Einigung im Bildungsbereich – Bund und Land – Hand in Hand

Die Koalitionsverhandlungen im Bereich Bildung und Forschung sind mit guten Nachrichten abgeschlossen worden.

Die Vertreter von SPD und Union haben sich darauf geeinigt, in diesem für die Zukunft Deutschlands so wichtigen Bereich, in den nächsten vier Jahren 13 Milliarden Euro zusätzlich zu investieren.

„Damit sind Investitionen in die gesamte Bildungskette vorgesehen. In Kitas, in Schulen, für berufliche Bildung, in die Hochschulen, in ein besseres BAföG und in die Forschung“, so Dr. Manja Schüle, Mitglied des Ausschusses für Bildung, Forschung und Technikfolgenabschätzung des Deutschen Bundestages. Durch die vereinbarte Abschaffung des Kooperationsverbotes kann und wird der Bund den Ländern und Kommunen mehr Geld für bessere Bildung und Betreuung geben.

Für eine bessere Qualität und den Einstieg in die Gebührenfreiheit der Kitas investiert der Bund 3,5 Milliarden Euro und es ist ein Rechtsanspruch auf Ganztagsbetreuung für Grundschulkinder ab 2025 vorgesehen.
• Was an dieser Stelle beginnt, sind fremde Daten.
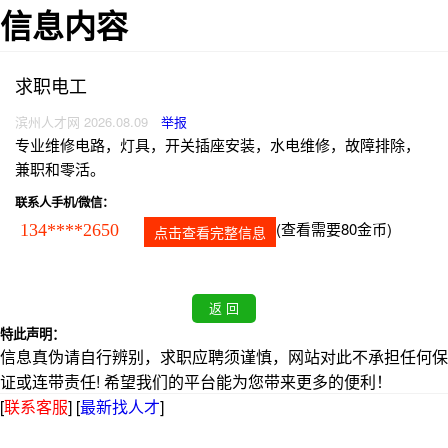
信息内容
求职电工
滨州人才网 2026.08.09
举报
专业维修电路，灯具，开关插座安装，水电维修，故障排除，
兼职和零活。
联系人手机/微信：
(查看需要80金币)
134****2650
点击查看完整信息
特此声明：
信息真伪请自行辨别，求职应聘须谨慎，网站对此不承担任何保
证或连带责任! 希望我们的平台能为您带来更多的便利！
[
联系客服
]
[
最新找人才
]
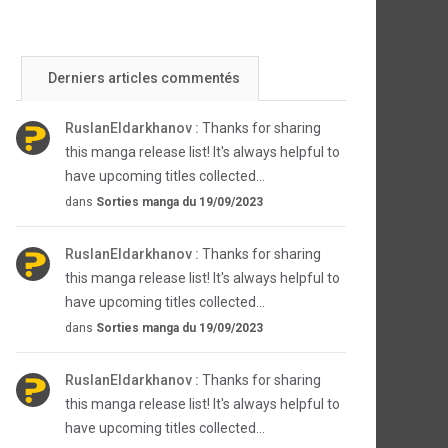
Derniers articles commentés
RuslanEldarkhanov :
Thanks for sharing
this manga release list! It's always helpful to
have upcoming titles collected...
dans
Sorties manga du 19/09/2023
RuslanEldarkhanov :
Thanks for sharing
this manga release list! It's always helpful to
have upcoming titles collected...
dans
Sorties manga du 19/09/2023
RuslanEldarkhanov :
Thanks for sharing
this manga release list! It's always helpful to
have upcoming titles collected...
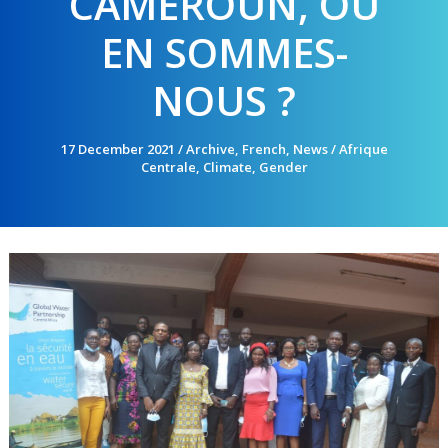
CAMEROUN, OÙ
EN SOMMES-
NOUS ?
17 December 2021
/
Archive
,
French
,
News
/
Afrique
Centrale
,
Climate
,
Gender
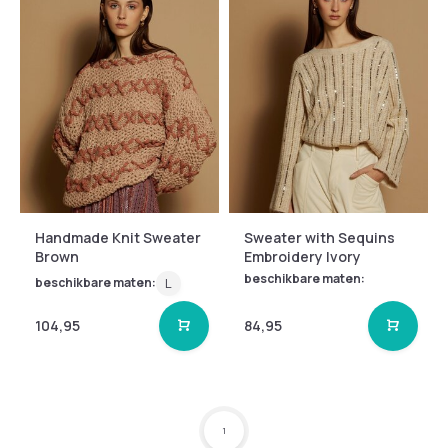
Handmade Knit Sweater
Sweater with Sequins
Brown
Embroidery Ivory
beschikbare maten:
beschikbare maten:
L
104,95
84,95
1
Hierfür sind weitere zwei Milliarden Euro zusätzlich vorgesehen. „Im Wahlkampf habe ich mich unter anderem für exzellente frühkindliche Bildung und eine nationale Bildungsallianz ausgesprochen. Die jetzt vorliegenden Ergebnisse sind wichtige Schritte, um dies zu erreichen“, erläutert die SPD-Politikerin.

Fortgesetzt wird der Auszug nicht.